**What is expected**.
Repeat each entry below exactly, omitting any picture it holds.

**Entries taken from a collection**.
========================================

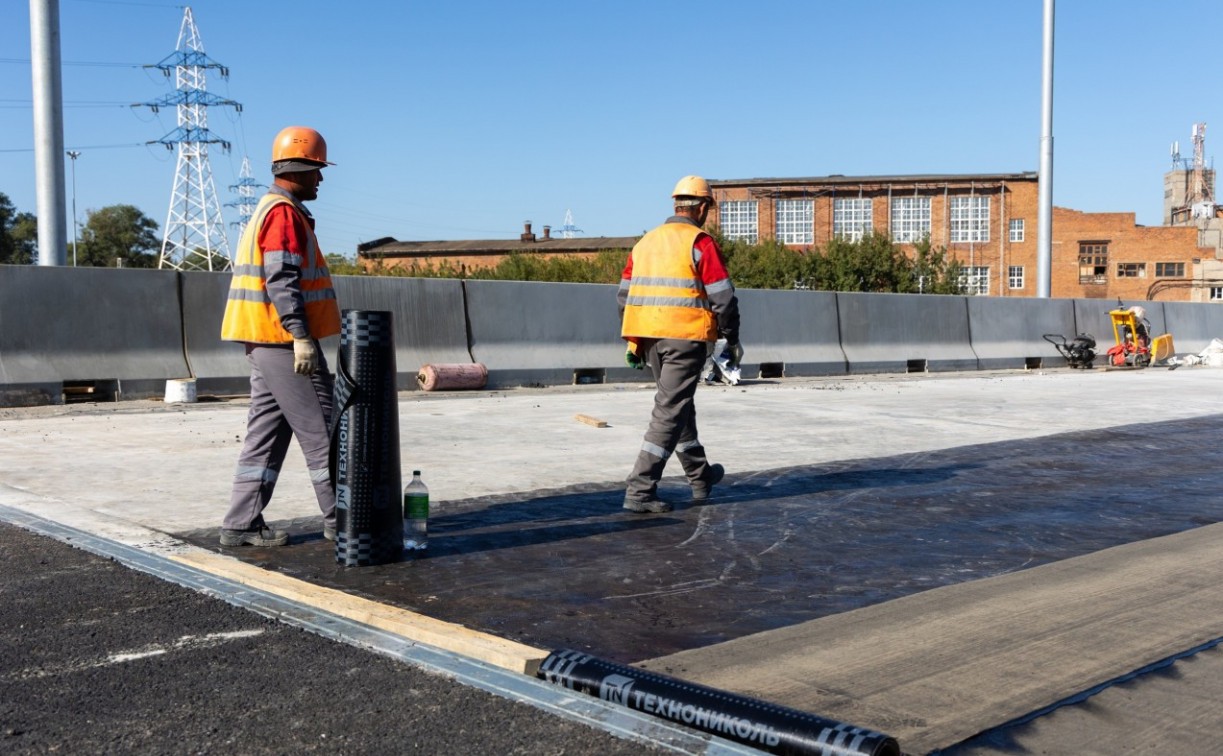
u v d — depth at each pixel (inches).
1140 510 263.9
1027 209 2736.2
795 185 2773.1
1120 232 2866.6
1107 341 1018.7
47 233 519.5
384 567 199.3
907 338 848.9
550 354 645.9
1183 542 228.4
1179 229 2837.1
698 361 253.3
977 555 215.5
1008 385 703.1
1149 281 2866.6
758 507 263.1
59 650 149.9
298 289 201.0
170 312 504.1
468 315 613.9
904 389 658.2
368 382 197.3
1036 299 957.8
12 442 356.2
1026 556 215.0
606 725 125.3
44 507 246.5
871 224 2760.8
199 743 119.2
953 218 2755.9
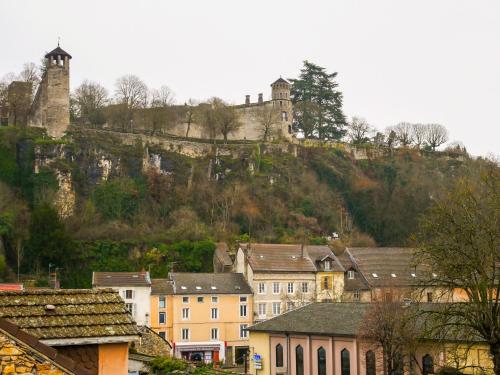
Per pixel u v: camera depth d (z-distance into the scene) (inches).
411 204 6151.6
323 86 7372.1
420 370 1989.4
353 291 4126.5
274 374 2637.8
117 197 5447.8
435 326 1839.3
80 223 5034.5
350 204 6343.5
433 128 7470.5
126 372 708.7
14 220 4687.5
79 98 6382.9
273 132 6688.0
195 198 5689.0
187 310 3772.1
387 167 6742.1
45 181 5231.3
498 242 1684.3
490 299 1681.8
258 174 6003.9
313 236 5472.4
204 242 4763.8
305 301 3885.3
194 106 6589.6
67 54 5634.8
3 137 5285.4
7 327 536.4
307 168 6412.4
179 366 1315.2
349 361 2347.4
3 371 523.5
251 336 2768.2
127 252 4729.3
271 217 5649.6
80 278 4498.0
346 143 6875.0
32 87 5915.4
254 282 3944.4
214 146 6072.8
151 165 5738.2
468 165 6722.4
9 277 4217.5
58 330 676.1
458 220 1737.2
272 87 6820.9
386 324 2113.7
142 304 3663.9
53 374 536.4
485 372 1818.4
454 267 1685.5
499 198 1734.7
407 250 4436.5
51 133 5511.8
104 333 690.8
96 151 5521.7
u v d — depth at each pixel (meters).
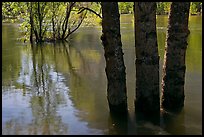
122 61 11.98
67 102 14.25
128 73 19.30
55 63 24.02
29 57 27.31
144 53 11.67
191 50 26.98
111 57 11.88
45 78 19.11
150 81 11.84
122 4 45.94
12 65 23.61
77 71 20.83
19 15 41.34
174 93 12.40
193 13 66.94
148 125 11.31
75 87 16.83
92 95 15.20
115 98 12.12
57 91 16.16
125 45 31.56
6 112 13.17
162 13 70.69
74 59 25.53
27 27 38.53
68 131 11.13
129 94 14.80
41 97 15.19
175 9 11.76
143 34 11.52
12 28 53.94
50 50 31.19
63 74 20.08
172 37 12.00
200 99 13.81
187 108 12.67
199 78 17.56
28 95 15.59
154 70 11.80
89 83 17.55
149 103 11.98
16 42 37.88
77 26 42.91
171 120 11.62
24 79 18.98
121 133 10.83
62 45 34.69
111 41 11.65
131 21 63.66
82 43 35.47
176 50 12.12
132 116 11.99
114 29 11.55
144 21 11.40
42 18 38.06
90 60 24.72
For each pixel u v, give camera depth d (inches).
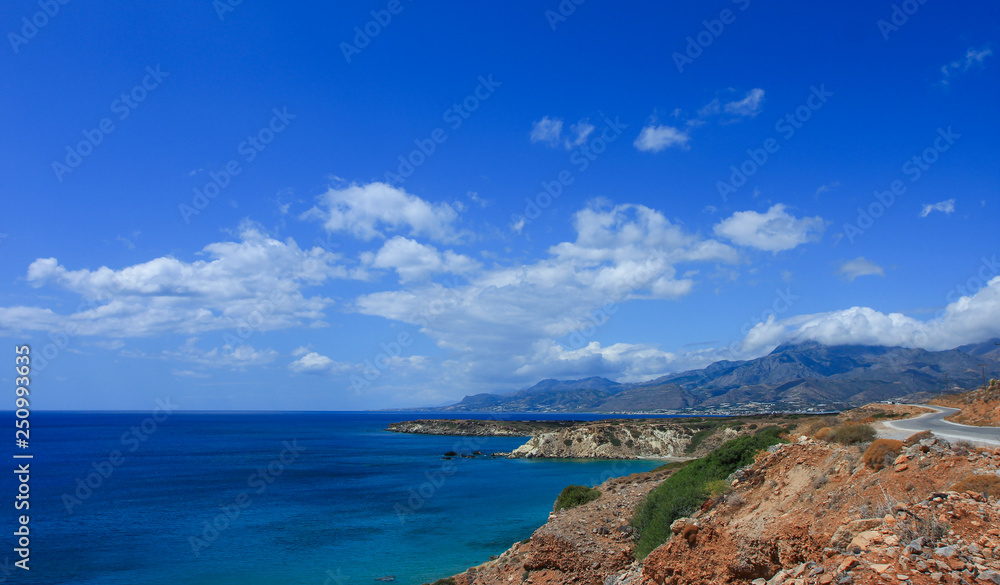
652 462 4261.8
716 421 5132.9
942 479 526.3
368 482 3129.9
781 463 801.6
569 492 1499.8
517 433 7746.1
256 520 2084.2
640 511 1022.4
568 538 1023.6
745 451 1018.1
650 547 868.0
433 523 2036.2
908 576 376.5
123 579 1371.8
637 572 800.9
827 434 808.3
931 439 605.3
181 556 1579.7
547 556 1024.2
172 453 4968.0
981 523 422.0
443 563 1514.5
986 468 512.7
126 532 1879.9
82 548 1665.8
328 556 1583.4
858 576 396.8
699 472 1030.4
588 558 968.9
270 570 1451.8
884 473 582.6
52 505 2388.0
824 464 714.8
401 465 4084.6
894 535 430.9
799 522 579.8
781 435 1068.5
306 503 2454.5
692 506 856.3
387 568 1470.2
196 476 3346.5
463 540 1775.3
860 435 745.0
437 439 7219.5
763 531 607.5
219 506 2378.2
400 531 1904.5
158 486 2933.1
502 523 2038.6
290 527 1963.6
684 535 675.4
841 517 542.0
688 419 5684.1
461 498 2591.0
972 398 2059.5
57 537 1803.6
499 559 1245.7
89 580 1365.7
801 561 530.9
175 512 2235.5
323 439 7253.9
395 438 7450.8
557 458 4650.6
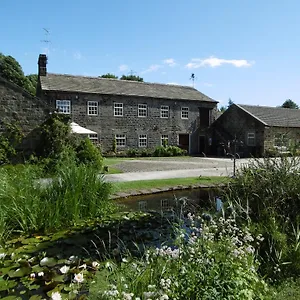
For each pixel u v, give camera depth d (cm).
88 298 278
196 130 2948
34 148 1338
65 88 2323
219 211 494
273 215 416
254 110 2823
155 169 1498
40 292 310
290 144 543
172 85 3047
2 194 542
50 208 558
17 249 441
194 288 236
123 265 324
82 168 677
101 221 598
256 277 282
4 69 4375
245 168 540
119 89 2606
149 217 626
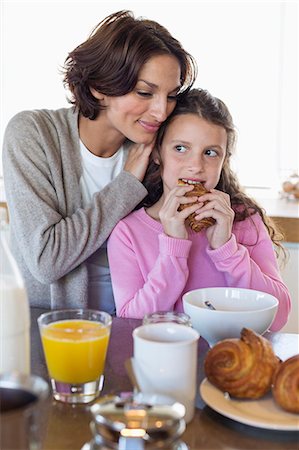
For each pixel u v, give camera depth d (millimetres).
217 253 1438
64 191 1526
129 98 1433
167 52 1421
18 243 1492
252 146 2855
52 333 935
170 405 755
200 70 2814
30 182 1462
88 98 1496
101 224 1474
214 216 1421
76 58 1475
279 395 872
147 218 1553
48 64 2875
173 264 1402
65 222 1443
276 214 2271
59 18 2830
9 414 626
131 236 1521
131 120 1463
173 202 1408
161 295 1399
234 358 907
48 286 1553
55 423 877
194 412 912
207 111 1486
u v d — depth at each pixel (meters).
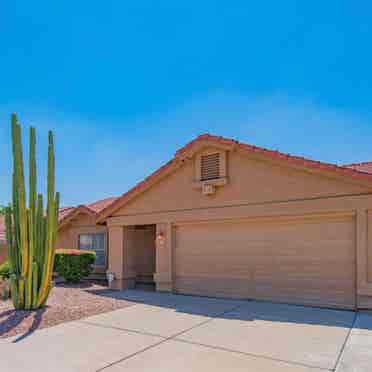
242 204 11.54
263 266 11.26
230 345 6.55
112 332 7.49
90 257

========================================

**Response for this exercise**.
u v d — depth at each pixel (inches).
1140 510 263.9
1027 209 2736.2
795 185 2773.1
1120 232 2866.6
1107 341 1018.7
47 233 519.5
384 567 199.3
907 338 848.9
550 354 645.9
1183 542 228.4
1179 229 2837.1
698 361 253.3
977 555 215.5
1008 385 703.1
1149 281 2866.6
758 507 263.1
59 650 149.9
298 289 201.0
170 312 504.1
468 315 613.9
904 389 658.2
368 382 197.3
1036 299 957.8
12 442 356.2
1026 556 215.0
606 725 125.3
44 507 246.5
871 224 2760.8
199 743 119.2
953 218 2755.9
Per pixel u v: camera depth d (z-distance into the scene) (inches).
411 204 6151.6
323 86 7372.1
420 370 1989.4
353 291 4126.5
274 374 2637.8
117 197 5447.8
435 326 1839.3
80 223 5034.5
350 204 6343.5
433 128 7470.5
126 372 708.7
14 220 4687.5
79 98 6382.9
273 132 6688.0
195 198 5689.0
187 310 3772.1
387 167 6742.1
45 181 5231.3
498 242 1684.3
490 299 1681.8
258 174 6003.9
313 236 5472.4
204 242 4763.8
305 301 3885.3
194 106 6589.6
67 54 5634.8
3 137 5285.4
7 327 536.4
307 168 6412.4
179 366 1315.2
349 361 2347.4
3 371 523.5
251 336 2768.2
127 252 4729.3
271 217 5649.6
80 278 4498.0
346 143 6875.0
32 87 5915.4
254 282 3944.4
214 146 6072.8
151 165 5738.2
468 165 6722.4
9 277 4217.5
58 330 676.1
458 220 1737.2
272 87 6820.9
386 324 2113.7
142 304 3663.9
53 374 536.4
485 372 1818.4
454 267 1685.5
499 198 1734.7
407 250 4436.5
51 133 5511.8
104 333 690.8
96 151 5521.7
u v d — depth at each pixel (meters).
122 61 11.98
67 102 14.25
128 73 19.30
55 63 24.02
29 57 27.31
144 53 11.67
191 50 26.98
111 57 11.88
45 78 19.11
150 81 11.84
122 4 45.94
12 65 23.61
77 71 20.83
19 15 41.34
174 93 12.40
193 13 66.94
148 125 11.31
75 87 16.83
92 95 15.20
115 98 12.12
57 91 16.16
125 45 31.56
6 112 13.17
162 13 70.69
74 59 25.53
27 27 38.53
68 131 11.13
129 94 14.80
41 97 15.19
175 9 11.76
143 34 11.52
12 28 53.94
50 50 31.19
63 74 20.08
172 37 12.00
200 99 13.81
187 108 12.67
199 78 17.56
28 95 15.59
154 70 11.80
89 83 17.55
149 103 11.98
16 42 37.88
77 26 42.91
171 120 11.62
24 79 18.98
121 133 10.83
62 45 34.69
111 41 11.65
131 21 63.66
82 43 35.47
176 50 12.12
132 116 11.99
114 29 11.55
144 21 11.40
42 18 38.06
90 60 24.72
For each pixel u v, give camera depth d (inches).
652 462 4261.8
716 421 5132.9
942 479 526.3
368 482 3129.9
781 463 801.6
569 492 1499.8
517 433 7746.1
256 520 2084.2
640 511 1022.4
568 538 1023.6
745 451 1018.1
650 547 868.0
433 523 2036.2
908 576 376.5
123 579 1371.8
637 572 800.9
827 434 808.3
931 439 605.3
181 556 1579.7
547 556 1024.2
172 453 4968.0
981 523 422.0
443 563 1514.5
986 468 512.7
126 532 1879.9
82 548 1665.8
328 556 1583.4
858 576 396.8
699 472 1030.4
588 558 968.9
270 570 1451.8
884 473 582.6
52 505 2388.0
824 464 714.8
401 465 4084.6
894 535 430.9
799 522 579.8
781 435 1068.5
306 503 2454.5
692 506 856.3
387 568 1470.2
196 476 3346.5
463 540 1775.3
860 435 745.0
437 439 7219.5
763 531 607.5
219 506 2378.2
400 531 1904.5
158 486 2933.1
502 523 2038.6
290 527 1963.6
684 535 675.4
841 517 542.0
688 419 5684.1
461 498 2591.0
972 398 2059.5
57 537 1803.6
499 559 1245.7
89 580 1365.7
801 561 530.9
175 512 2235.5
323 439 7253.9
395 438 7450.8
557 458 4650.6
For each pixel u v, give camera depth d (cm).
88 298 278
196 130 2948
34 148 1338
65 88 2323
219 211 494
273 215 416
254 110 2823
155 169 1498
40 292 310
290 144 543
172 85 3047
2 194 542
50 208 558
17 249 441
194 288 236
123 265 324
82 168 677
101 221 598
256 277 282
4 69 4375
245 168 540
119 89 2606
149 217 626
For each pixel u v, give camera depth d (millimetres).
217 253 1438
64 191 1526
129 98 1433
167 52 1421
18 243 1492
252 146 2855
52 333 935
170 405 755
200 70 2814
30 182 1462
88 98 1496
101 224 1474
214 216 1421
76 58 1475
279 395 872
147 218 1553
48 64 2875
173 264 1402
65 222 1443
276 214 2271
59 18 2830
9 414 626
131 236 1521
131 120 1463
173 202 1408
161 295 1399
234 358 907
48 286 1553
55 423 877
194 412 912
207 111 1486
u v d — depth at each pixel (meters).
242 204 11.54
263 266 11.26
230 345 6.55
112 332 7.49
90 257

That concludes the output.